┌──
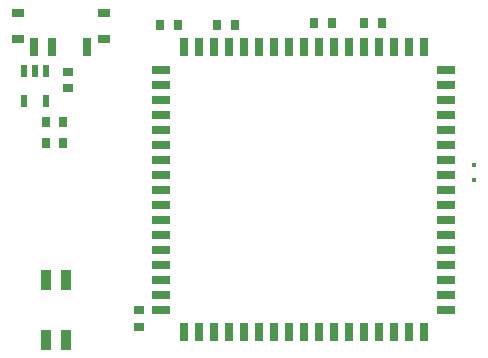
<source format=gtp>
%FSLAX24Y24*%
%MOIN*%
G70*
G01*
G75*
G04 Layer_Color=8421504*
%ADD10R,0.0354X0.0315*%
%ADD11R,0.0315X0.0354*%
%ADD12R,0.0276X0.0354*%
%ADD13R,0.0319X0.0661*%
%ADD14R,0.0394X0.0315*%
%ADD15R,0.0276X0.0591*%
%ADD16R,0.0600X0.0300*%
%ADD17R,0.0300X0.0598*%
%ADD18R,0.0598X0.0300*%
%ADD19R,0.0217X0.0394*%
%ADD20R,0.0157X0.0157*%
%ADD21C,0.0150*%
%ADD22C,0.0120*%
%ADD23C,0.0100*%
%ADD24C,0.0181*%
%ADD25C,0.0630*%
%ADD26C,0.0661*%
%ADD27C,0.0591*%
%ADD28C,0.1378*%
%ADD29C,0.0320*%
%ADD30C,0.0400*%
%ADD31C,0.0500*%
%ADD32R,0.0354X0.0276*%
%ADD33R,0.0532X0.0157*%
%ADD34R,0.0630X0.0748*%
%ADD35R,0.0551X0.0630*%
%ADD36R,0.0236X0.0591*%
%ADD37R,0.0591X0.0236*%
%ADD38O,0.0118X0.0650*%
%ADD39R,0.0335X0.0157*%
%ADD40R,0.0512X0.0217*%
%ADD41R,0.0209X0.0118*%
%ADD42R,0.0193X0.0118*%
%ADD43R,0.0201X0.0136*%
%ADD44R,0.0136X0.0201*%
%ADD45R,0.0315X0.0197*%
%ADD46C,0.0200*%
%ADD47C,0.0098*%
%ADD48C,0.0050*%
%ADD49C,0.0079*%
%ADD50C,0.0039*%
%ADD51C,0.0080*%
D10*
X4350Y1776D02*
D03*
Y1224D02*
D03*
X2000Y9726D02*
D03*
Y9174D02*
D03*
D11*
X1274Y8050D02*
D03*
X1826D02*
D03*
X1274Y7350D02*
D03*
X1826D02*
D03*
D12*
X7545Y11300D02*
D03*
X6955D02*
D03*
X5645D02*
D03*
X5055D02*
D03*
X10795Y11350D02*
D03*
X10205D02*
D03*
X11855Y11350D02*
D03*
X12445D02*
D03*
D13*
X1257Y2800D02*
D03*
X1943D02*
D03*
X1257Y800D02*
D03*
X1943D02*
D03*
D14*
X3187Y11683D02*
D03*
X313D02*
D03*
Y10817D02*
D03*
X3187D02*
D03*
D15*
X2636Y10561D02*
D03*
X1455D02*
D03*
X864D02*
D03*
D16*
X5100Y9800D02*
D03*
Y9300D02*
D03*
Y8800D02*
D03*
Y8300D02*
D03*
Y7800D02*
D03*
Y7300D02*
D03*
Y6800D02*
D03*
Y6300D02*
D03*
Y5800D02*
D03*
Y5300D02*
D03*
Y4800D02*
D03*
Y4300D02*
D03*
Y3800D02*
D03*
Y3300D02*
D03*
Y2800D02*
D03*
Y2300D02*
D03*
Y1800D02*
D03*
D17*
X5850Y1050D02*
D03*
X6350D02*
D03*
X6850D02*
D03*
X7350D02*
D03*
X7850D02*
D03*
X8350D02*
D03*
X8850D02*
D03*
X9350D02*
D03*
X9850D02*
D03*
X10350D02*
D03*
X10850D02*
D03*
X11350D02*
D03*
X11850D02*
D03*
X12350D02*
D03*
X12850D02*
D03*
X13350D02*
D03*
X13850D02*
D03*
Y10550D02*
D03*
X13350D02*
D03*
X12850D02*
D03*
X12350D02*
D03*
X11850D02*
D03*
X11350D02*
D03*
X10850D02*
D03*
X10350D02*
D03*
X9850D02*
D03*
X9350D02*
D03*
X8850D02*
D03*
X8350D02*
D03*
X7850D02*
D03*
X7350D02*
D03*
X6850D02*
D03*
X6350D02*
D03*
X5850D02*
D03*
D18*
X14600Y1800D02*
D03*
Y2300D02*
D03*
Y2800D02*
D03*
Y3300D02*
D03*
Y3800D02*
D03*
Y4300D02*
D03*
Y4800D02*
D03*
Y5300D02*
D03*
Y5800D02*
D03*
Y6300D02*
D03*
Y6800D02*
D03*
Y7300D02*
D03*
Y7800D02*
D03*
Y8300D02*
D03*
Y8800D02*
D03*
Y9300D02*
D03*
Y9800D02*
D03*
D19*
X1274Y8758D02*
D03*
X526D02*
D03*
Y9742D02*
D03*
X900D02*
D03*
X1274D02*
D03*
D20*
X15539Y6134D02*
D03*
Y6607D02*
D03*
M02*

</source>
└──
**WORK REQUEST:**
For this exercise, return the records above in full and exactly, omitting the images.

**SOLUTION FOR THIS EXERCISE:**
<source format=gtp>
%FSLAX24Y24*%
%MOIN*%
G70*
G01*
G75*
G04 Layer_Color=8421504*
%ADD10R,0.0354X0.0315*%
%ADD11R,0.0315X0.0354*%
%ADD12R,0.0276X0.0354*%
%ADD13R,0.0319X0.0661*%
%ADD14R,0.0394X0.0315*%
%ADD15R,0.0276X0.0591*%
%ADD16R,0.0600X0.0300*%
%ADD17R,0.0300X0.0598*%
%ADD18R,0.0598X0.0300*%
%ADD19R,0.0217X0.0394*%
%ADD20R,0.0157X0.0157*%
%ADD21C,0.0150*%
%ADD22C,0.0120*%
%ADD23C,0.0100*%
%ADD24C,0.0181*%
%ADD25C,0.0630*%
%ADD26C,0.0661*%
%ADD27C,0.0591*%
%ADD28C,0.1378*%
%ADD29C,0.0320*%
%ADD30C,0.0400*%
%ADD31C,0.0500*%
%ADD32R,0.0354X0.0276*%
%ADD33R,0.0532X0.0157*%
%ADD34R,0.0630X0.0748*%
%ADD35R,0.0551X0.0630*%
%ADD36R,0.0236X0.0591*%
%ADD37R,0.0591X0.0236*%
%ADD38O,0.0118X0.0650*%
%ADD39R,0.0335X0.0157*%
%ADD40R,0.0512X0.0217*%
%ADD41R,0.0209X0.0118*%
%ADD42R,0.0193X0.0118*%
%ADD43R,0.0201X0.0136*%
%ADD44R,0.0136X0.0201*%
%ADD45R,0.0315X0.0197*%
%ADD46C,0.0200*%
%ADD47C,0.0098*%
%ADD48C,0.0050*%
%ADD49C,0.0079*%
%ADD50C,0.0039*%
%ADD51C,0.0080*%
D10*
X4350Y1776D02*
D03*
Y1224D02*
D03*
X2000Y9726D02*
D03*
Y9174D02*
D03*
D11*
X1274Y8050D02*
D03*
X1826D02*
D03*
X1274Y7350D02*
D03*
X1826D02*
D03*
D12*
X7545Y11300D02*
D03*
X6955D02*
D03*
X5645D02*
D03*
X5055D02*
D03*
X10795Y11350D02*
D03*
X10205D02*
D03*
X11855Y11350D02*
D03*
X12445D02*
D03*
D13*
X1257Y2800D02*
D03*
X1943D02*
D03*
X1257Y800D02*
D03*
X1943D02*
D03*
D14*
X3187Y11683D02*
D03*
X313D02*
D03*
Y10817D02*
D03*
X3187D02*
D03*
D15*
X2636Y10561D02*
D03*
X1455D02*
D03*
X864D02*
D03*
D16*
X5100Y9800D02*
D03*
Y9300D02*
D03*
Y8800D02*
D03*
Y8300D02*
D03*
Y7800D02*
D03*
Y7300D02*
D03*
Y6800D02*
D03*
Y6300D02*
D03*
Y5800D02*
D03*
Y5300D02*
D03*
Y4800D02*
D03*
Y4300D02*
D03*
Y3800D02*
D03*
Y3300D02*
D03*
Y2800D02*
D03*
Y2300D02*
D03*
Y1800D02*
D03*
D17*
X5850Y1050D02*
D03*
X6350D02*
D03*
X6850D02*
D03*
X7350D02*
D03*
X7850D02*
D03*
X8350D02*
D03*
X8850D02*
D03*
X9350D02*
D03*
X9850D02*
D03*
X10350D02*
D03*
X10850D02*
D03*
X11350D02*
D03*
X11850D02*
D03*
X12350D02*
D03*
X12850D02*
D03*
X13350D02*
D03*
X13850D02*
D03*
Y10550D02*
D03*
X13350D02*
D03*
X12850D02*
D03*
X12350D02*
D03*
X11850D02*
D03*
X11350D02*
D03*
X10850D02*
D03*
X10350D02*
D03*
X9850D02*
D03*
X9350D02*
D03*
X8850D02*
D03*
X8350D02*
D03*
X7850D02*
D03*
X7350D02*
D03*
X6850D02*
D03*
X6350D02*
D03*
X5850D02*
D03*
D18*
X14600Y1800D02*
D03*
Y2300D02*
D03*
Y2800D02*
D03*
Y3300D02*
D03*
Y3800D02*
D03*
Y4300D02*
D03*
Y4800D02*
D03*
Y5300D02*
D03*
Y5800D02*
D03*
Y6300D02*
D03*
Y6800D02*
D03*
Y7300D02*
D03*
Y7800D02*
D03*
Y8300D02*
D03*
Y8800D02*
D03*
Y9300D02*
D03*
Y9800D02*
D03*
D19*
X1274Y8758D02*
D03*
X526D02*
D03*
Y9742D02*
D03*
X900D02*
D03*
X1274D02*
D03*
D20*
X15539Y6134D02*
D03*
Y6607D02*
D03*
M02*

</source>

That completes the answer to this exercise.